GR Press: Glut of golf courses lures developers, not duffers
Well, there go my plans to play English Hills...
Save The Pines!!!
Glut of golf courses lures developers, not duffers
Friday, August 26, 2005
By Barton Deiters
The Grand Rapids Press
WYOMING -- For many golfers, the call of the greens can be irresistible. But for course owners, it's an entirely different kind of green that calls to them.
More than a decade ago, golf experts were predicting an explosion of interest in the game. But that explosion never materialized. Now, real estate professionals are drooling over some prime land in West Michigan that is practically begging to be turned into profitable developments.
"I'm getting one or two calls a week from developers," said Dan Burrill, whose grandmother, Millie Hop, is a co-owner of The Pines Golf Course in south Wyoming. "Does it make sense for us to keep it as a golf course? No."
The 150-acre course, at 52nd Street and Byron Center Avenue SW, originally was optioned by Metropolitan Hospital, which ended up moving its future site down the street. The owners sold 18 acres of the course to Grandville Schools and 12.8 acres to a developer.
Burrill said his grandmother wants to keep it open as a golf course, but he hesitates to make any iron-clad guarantees.
"It may not be the smartest move, but it's what we want," he said.
But other courses have not been able or willing to ignore the profit that can be made by going for the dollars instead of the duffers. Green Ridge dawn of the trend in 1987. The site now is a sprawling commercial development along Alpine Avenue NW.
Georgetown Township Rolling Hills Golf Course will become the site of a 250-home subdivision along Baldwin Street.
Walker's English Hills Golf Course is being crossed by bulldozers instead of golf carts in preparation for 660 condominiums on Four Mile Road NW. The last tee time there was last summer.
Kentwood's former Meadow Lane Golf Course on 44th Street SE is already developing a second phase after it was sold two years ago.
The Grand Rapids Golf Club is destined to fall as its owner, the Meijer Foundation, has entertained new uses ranging from a zoo to upscale housing. It remains a golf course for now, but nine of its 27 holes near Leonard Street NE have been shut down.
Golfers at Byron Township's Byron Hills Golf Course will tee up for the last time Oct. 14 as it also becomes the site for houses expected to cost $200,000 to $300,000.
Before golfers bend their putters in frustration, golf industry insiders say blame it on the free market.
"The problem is there are more golf courses than there are golfers," said Kate Moore, executive director of the Michigan Golf Owners Association.
Moore said in the 1980s, so-called golf experts were expecting the number of golfers to grow at an explosive rate. Instead, it remains steady with about 12 percent of the general population playing golf while the number of courses has doubled.
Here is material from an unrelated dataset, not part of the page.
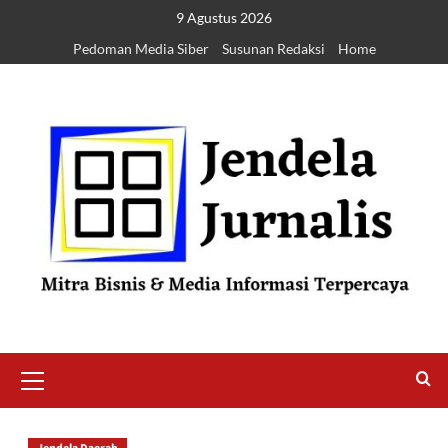
9 Agustus 2026
Pedoman Media Siber
Susunan Redaksi
Home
There are now about 900 golf courses in Michigan, the third highest total in the nation behind California and Arizona.
She said this was sustainable during the boom economy of the 1990s, but now corporate golf outings and even some individual golf use has leveled off or dropped as the economy sputters.
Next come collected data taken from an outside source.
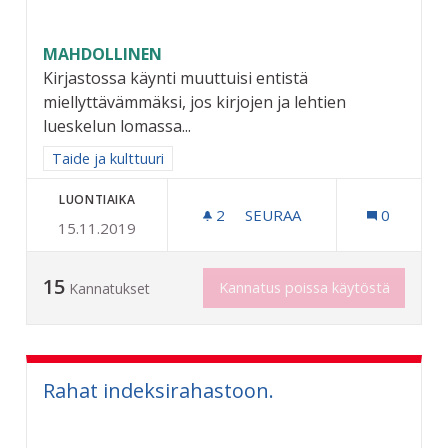
MAHDOLLINEN
Kirjastossa käynti muuttuisi entistä
miellyttävämmäksi, jos kirjojen ja lehtien
lueskelun lomassa...
Rajaa tulokset aihepiirin mukaan: Taide ja kulttuuri
Taide ja kulttuuri
LUONTIAIKA
2
2 SEURAAJAA
SEURAA
0
15.11.2019
KIRJASTOON KAHVILANUR
15
Kannatus poissa käytöstä
Kannatukset
Rahat indeksirahastoon.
Terry Moore, a Grand Rapids golf promoter and former editor of Michigan Golf Magazine, said there is only so much land available, and golf courses represent a juicy target for developers.
"It's another insidious aspect of urban sprawl," Moore said. "It's also a free market correction."
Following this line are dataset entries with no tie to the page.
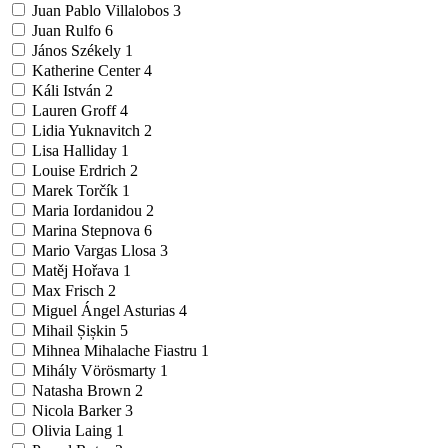
Juan Pablo Villalobos
3
Juan Rulfo
6
János Székely
1
Katherine Center
4
Káli István
2
Lauren Groff
4
Lidia Yuknavitch
2
Lisa Halliday
1
Louise Erdrich
2
Marek Torčík
1
Maria Iordanidou
2
Marina Stepnova
6
Mario Vargas Llosa
3
Matěj Hořava
1
Max Frisch
2
Miguel Ángel Asturias
4
Mihail Șișkin
5
Mihnea Mihalache Fiastru
1
Mihály Vörösmarty
1
Natasha Brown
2
Nicola Barker
3
Olivia Laing
1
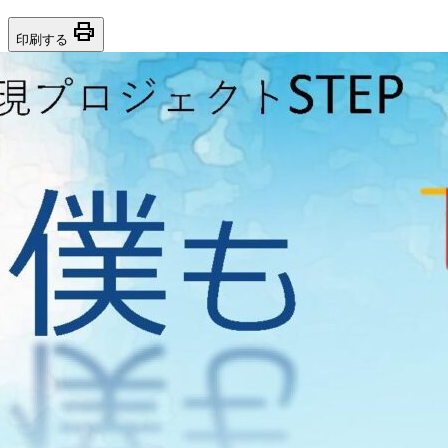
print
印刷する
He said the death of golf courses is good news for those that remain as the market becomes less saturated.
But for Mark Dreisbach, the loss of the Kentwood course was the emotional equivalent of a sand trap.
He opposed the rezoning and eventual development of the Meadow Lane Golf Course behind his home near Shaffer Avenue SE. But for the past two years he's had to accept the fact that at least another 179 homes will be coming to his neighborhood.
"I've been depressed," Dreisbach said. "I would say it's disappointment more than anything else."
He said the golf course made for a pretty good neighbor for the past 12 years or so and now it's anybody's guess what will end up virtually in his back yard.
He said he can't blame the developer for wanting the land, but he does blame the city for allowing it.
However, Byron Township Clerk Joel Hondorp said there is only so much control a municipality can exercise.
"It's private property, people have a right to use it as they see fit," Hondorp said.
He said that while three-quarters of the township remains zoned agricultural or rural, the Byron Hills Golf Course on Burlingame Avenue SW offered developers many services from Wyoming that made it very valuable.
The price has not been revealed, but estimates say it went for more than $5 million that went to the Florida-based owner Ferrell Moore.
Byron Hills Manager Ben Baird said he understands the economics, but is sad to see 25 people lose their jobs and golfers who have hit the medium-level course for decades displaced.
He said people have been married on the course, celebrated anniversaries and even had their ashes spread there.
"Everyone wishes it could have remained a golf course," Baird said. "I don't know who keeps buying all these houses. They aren't what I'd call affordable for normal people."
Still, not everyone is ready to call a mulligan in the face of market forces.
"I think there's more of a need for The Pines Golf Course than more development," Burrill said.